В некоторых лагерях тем, кто должен был выйти на свободу, передавали письма для родных[1730]. Но часто между теми, кого освобождали, и теми, кто оставался, вспыхивала страшная неприязнь. Сорок лет спустя один бывший заключенный, которого не выпустили в ту амнистию, с горечью вспоминал: “У меня в бригаде были одни уголовники, их всех отпустили, кроме меня”[1731]. В одном лагере группа женщин с длинными сроками избила женщину с коротким сроком, подлежавшую амнистии. Их обидело то, что “она тут же провела невидимую черту между нами: мы – преступники, она – нет”[1732].
Были и другие случаи насилия. Долгосрочники угрожали лагерным врачам, требуя оформить инвалидность, которая сулила немедленное освобождение. Отказавшихся порой избивали. В Печорлаге таких инцидентов произошло шесть: врачей “систематически терроризировали”, били, на них даже кидались с ножом. В Южкузбасслаге четверо заключенных угрожали лагерному врачу убийством. В некоторых лагерях количество заключенных, освобожденных по инвалидности, превышало число инвалидов, зафиксированное раньше[1733].
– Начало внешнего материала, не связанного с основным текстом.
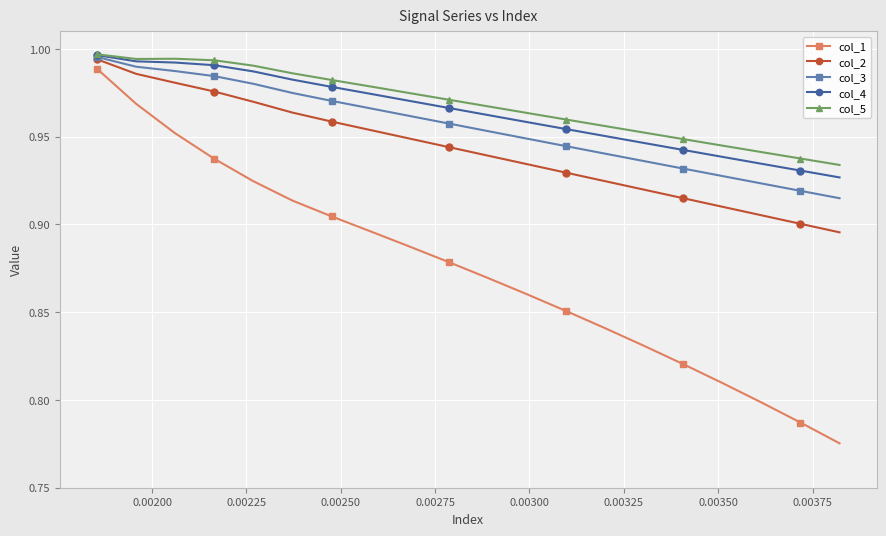

True or false: col_2 and col_1 intersect in this chart.

False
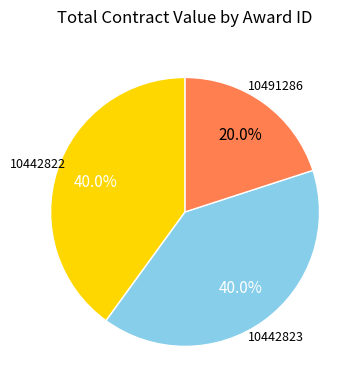

True or false: 10491286 accounts for 32% of the total.

False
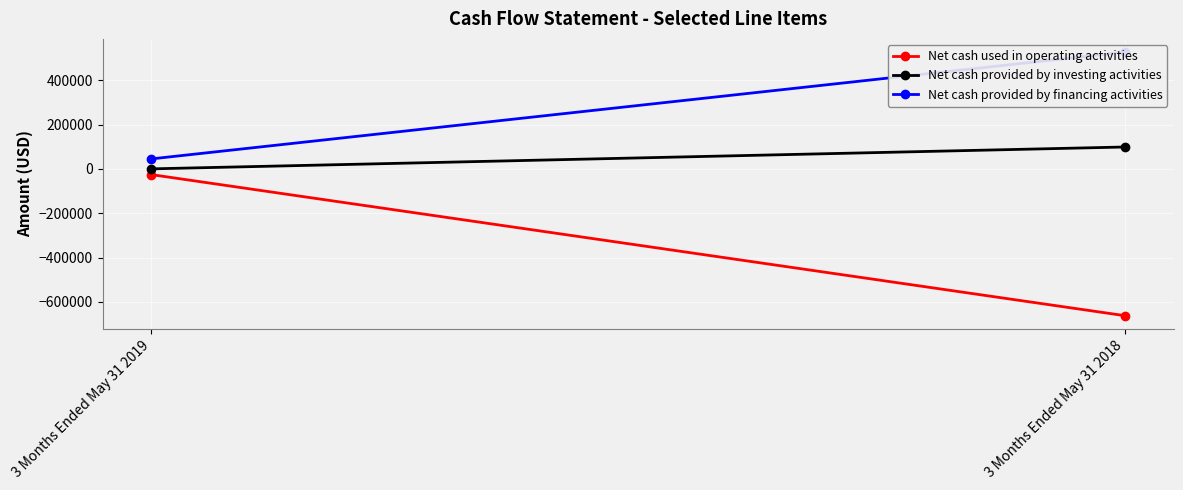

The Net cash provided by investing activities series shows 40216 at 3 Months Ended May 31 2018. True or false?

False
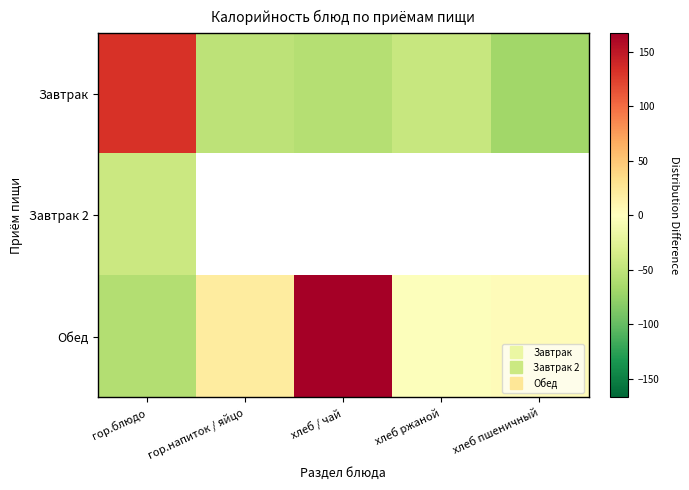

At which category does the chart reach its peak across all series?

хлеб / чай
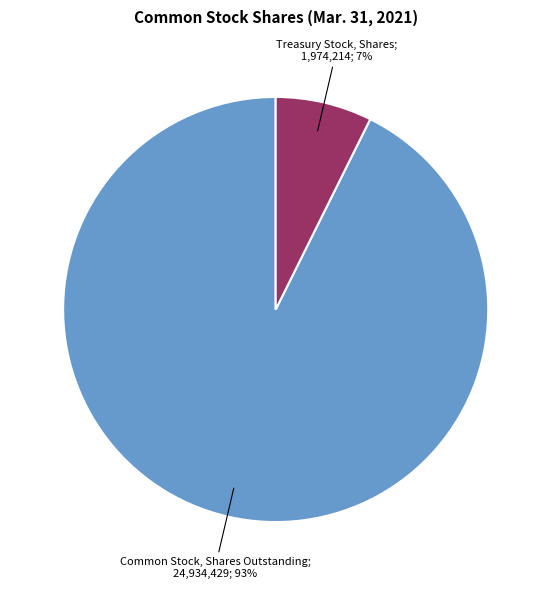

To the nearest percent, what is the average slice percentage?

50%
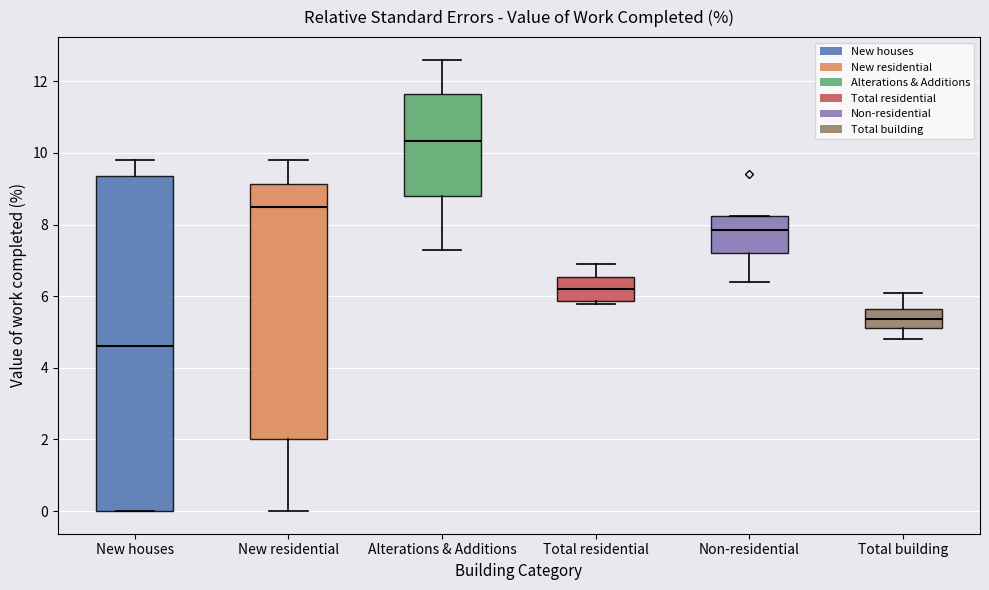

Comparing the boxes themselves (not the whiskers), which one is the tallest?

New houses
Но в одной определенной группе лагерей, предназначенных для зэков одного определенного сорта, люди испытывали совсем другие эмоции. Заключенные “особых лагерей” представляли собой поистине особую касту: подавляющее большинство их было приговорено к десяти, пятнадцати или двадцати пяти годам и поэтому не подпадало под бериевскую амнистию. Первые месяцы после смерти Сталина принесли им лишь мелкие послабления: разрешили, к примеру, посылки, но только по одной в год. Было отменено запрещение на выезд в другие лагеря футбольных команд и кружков художественной самодеятельности. Но зэки по-прежнему ходили с номерами, окна бараков были зарешечены, и двери на ночь запирались. Контакты заключенных с внешним миром оставались минимальными[1734].
Это был прямой путь к восстанию. К 1953 году многие обитатели особых лагерей уже содержались отдельно от уголовников и “бытовиков” около пяти лет. Предоставленные самим себе, политические создали системы самоорганизации и сопротивления, каких не было в ранние годы ГУЛАГа. Год за годом они жили на грани организованного выступления, планировали и прикидывали шансы, сдерживаемые только надеждой на то, что смерть Сталина принесет освобождение. Но эта смерть ничего не изменила, надежда исчезла и уступила место ярости.